● **Assignment**: Every line below must be reproduced exactly; no pictures are to be included.

● **Material supplied**:

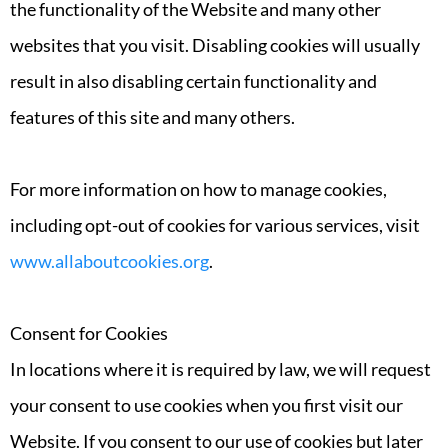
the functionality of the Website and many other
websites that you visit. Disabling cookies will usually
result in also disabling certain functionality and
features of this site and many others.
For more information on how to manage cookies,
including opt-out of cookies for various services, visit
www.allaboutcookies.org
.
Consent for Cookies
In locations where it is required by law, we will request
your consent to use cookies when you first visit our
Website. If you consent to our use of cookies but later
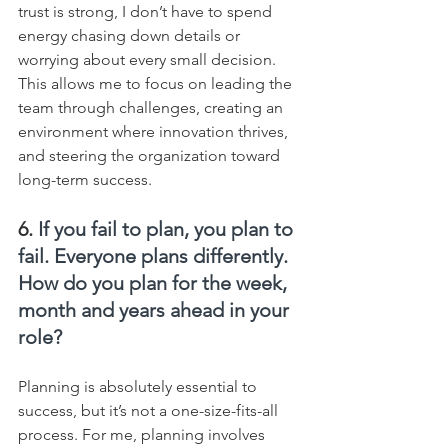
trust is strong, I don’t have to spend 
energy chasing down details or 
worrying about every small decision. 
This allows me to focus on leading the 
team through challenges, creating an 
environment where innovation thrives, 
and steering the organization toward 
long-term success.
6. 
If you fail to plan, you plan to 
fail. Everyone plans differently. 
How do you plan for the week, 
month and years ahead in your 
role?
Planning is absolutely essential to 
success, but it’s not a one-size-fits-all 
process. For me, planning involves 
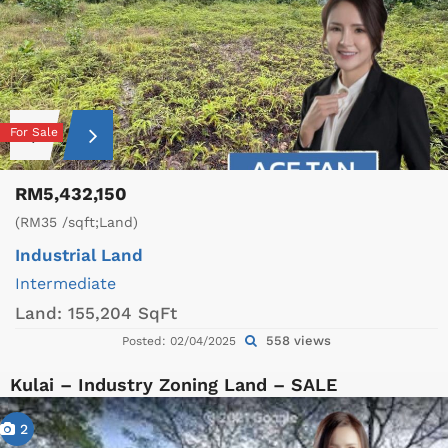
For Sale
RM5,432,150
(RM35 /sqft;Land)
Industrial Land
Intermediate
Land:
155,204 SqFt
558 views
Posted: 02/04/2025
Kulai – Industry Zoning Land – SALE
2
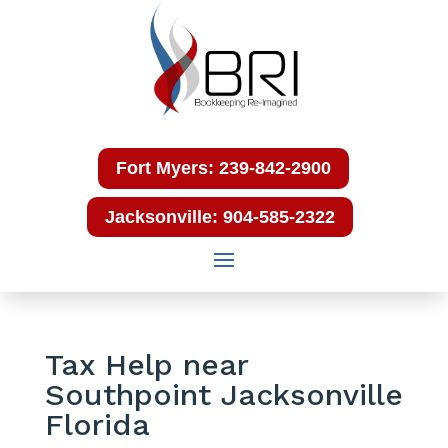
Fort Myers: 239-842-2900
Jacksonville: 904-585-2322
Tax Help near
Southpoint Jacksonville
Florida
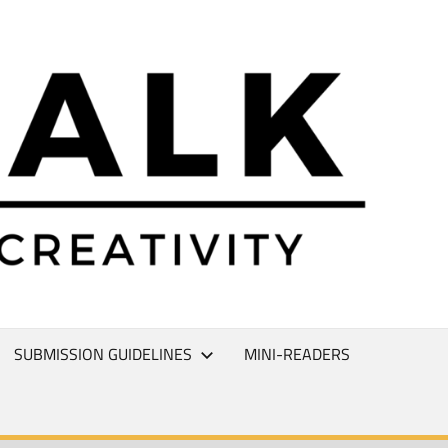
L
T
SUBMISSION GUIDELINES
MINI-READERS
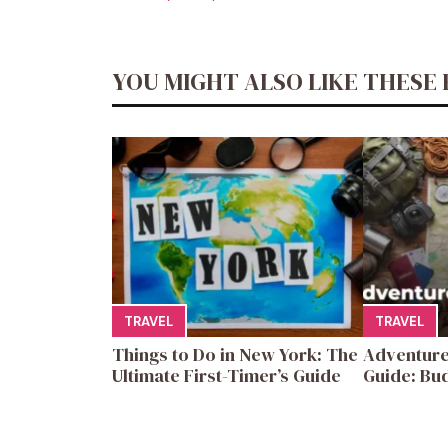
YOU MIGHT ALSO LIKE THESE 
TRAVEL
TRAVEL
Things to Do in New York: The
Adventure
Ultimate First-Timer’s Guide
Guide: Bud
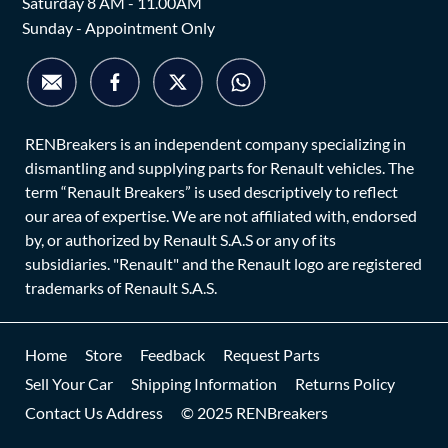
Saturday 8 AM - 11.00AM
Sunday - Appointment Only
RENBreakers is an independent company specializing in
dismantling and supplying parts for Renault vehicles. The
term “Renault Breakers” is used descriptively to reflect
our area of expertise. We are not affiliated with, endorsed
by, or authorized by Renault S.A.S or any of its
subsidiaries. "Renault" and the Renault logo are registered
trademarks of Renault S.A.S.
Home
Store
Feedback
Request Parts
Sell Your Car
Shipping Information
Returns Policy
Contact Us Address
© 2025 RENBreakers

● **Problem solution**:
the functionality of the Website and many other
websites that you visit. Disabling cookies will usually
result in also disabling certain functionality and
features of this site and many others.
For more information on how to manage cookies,
including opt-out of cookies for various services, visit
www.allaboutcookies.org
.
Consent for Cookies
In locations where it is required by law, we will request
your consent to use cookies when you first visit our
Website. If you consent to our use of cookies but later
trust is strong, I don’t have to spend 
energy chasing down details or 
worrying about every small decision. 
This allows me to focus on leading the 
team through challenges, creating an 
environment where innovation thrives, 
and steering the organization toward 
long-term success.
6. 
If you fail to plan, you plan to 
fail. Everyone plans differently. 
How do you plan for the week, 
month and years ahead in your 
role?
Planning is absolutely essential to 
success, but it’s not a one-size-fits-all 
process. For me, planning involves 
For Sale
RM5,432,150
(RM35 /sqft;Land)
Industrial Land
Intermediate
Land:
155,204 SqFt
558 views
Posted: 02/04/2025
Kulai – Industry Zoning Land – SALE
2
Fort Myers: 239-842-2900
Jacksonville: 904-585-2322
Tax Help near
Southpoint Jacksonville
Florida
L
T
SUBMISSION GUIDELINES
MINI-READERS
YOU MIGHT ALSO LIKE THESE 
TRAVEL
TRAVEL
Things to Do in New York: The
Adventure
Ultimate First-Timer’s Guide
Guide: Bud
Saturday 8 AM - 11.00AM
Sunday - Appointment Only
RENBreakers is an independent company specializing in
dismantling and supplying parts for Renault vehicles. The
term “Renault Breakers” is used descriptively to reflect
our area of expertise. We are not affiliated with, endorsed
by, or authorized by Renault S.A.S or any of its
subsidiaries. "Renault" and the Renault logo are registered
trademarks of Renault S.A.S.
Home
Store
Feedback
Request Parts
Sell Your Car
Shipping Information
Returns Policy
Contact Us Address
© 2025 RENBreakers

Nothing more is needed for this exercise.